Relationship Red Lights – Coercive Control.
Coercive control is a range of controlling and manipulative behaviours within a relationship (7). Coercive control is experienced in different ways in different class and culture contexts. Persons who were victims of coercive control described that they were constantly walking on eggshells and felt they had to ask permission if they wanted to do anything, they also felt scared of the consequences they will suffer if they do not fulfill the expectations of their partner. Coercive control can be explained as behaviour to control and dominate another person (6).
The aim of this behaviour is to make a person dependant by isolating them from family and friends, exploiting them and to deprive them of independence and to regulate their everyday behaviour (8). The abuser will control their partner with finances, they use threats and intimidation as well as emotional and psychological abuse (5).
Is coercive control illegal in Queensland?

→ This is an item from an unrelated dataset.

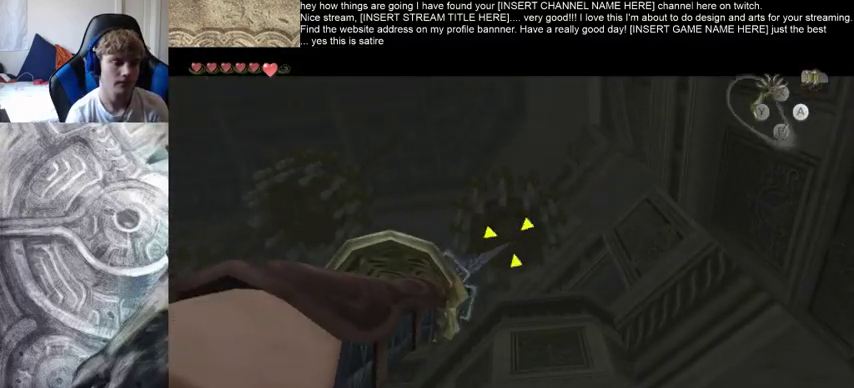
{"buttons": [], "left_stick": "center", "right_stick": "center", "events": []}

Because of the intensive inquiries into the deaths of victims of domestic violence relationships, the laws surrounding domestic violence will get harder at the end of 2023 in Queensland. The new coercive control laws will state that a person who repeatedly subject their spouse or partner to physical, sexual, psychological, or financial abuse may face up to 7 years jail time. Law enforcement officers will be trained extensively to ensure that they can identify and investigate acts of coercive control (6).
How do you know you are in a coercive relationship?

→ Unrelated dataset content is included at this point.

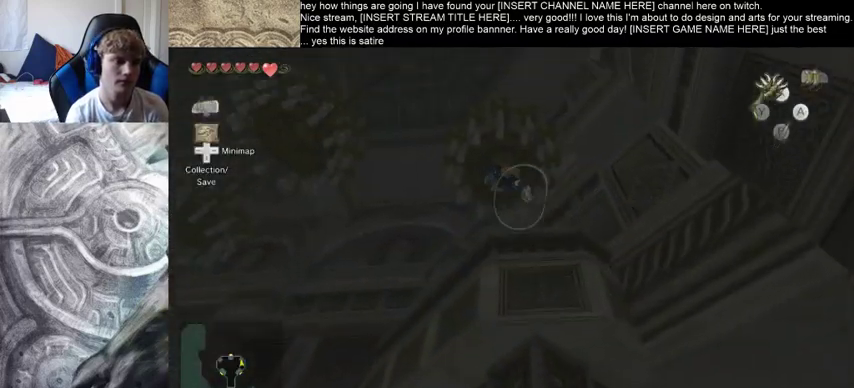
{"buttons": [], "left_stick": "center", "right_stick": "center", "events": []}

- Your partner of spouse is isolating you from your support system (family and friends).
- Your activity throughout the day is monitored, this can include your online activities and using spyware.
- Your freedom and autonomy are taken away from you.
- You experience gaslighting. Gaslighting is when a person manipulates another person over an extended period of time to let the victim question the validity of their own thoughts, reality perception and memories. The goal is to let the victim become confused, lose their self-confidence, and let them question their own mental and emotional stability (3).
- Name calling and being put down on a regular basis. Saying you are worthless and they have a problem with everything you do.
- Limited access to money (1).
- Traditional gender roles are being reinforced. Expects you to do all the housework and cooking and do not help with these activities in the home.
- Your kids are turned against you. Either to treat you badly or take part in the abuse.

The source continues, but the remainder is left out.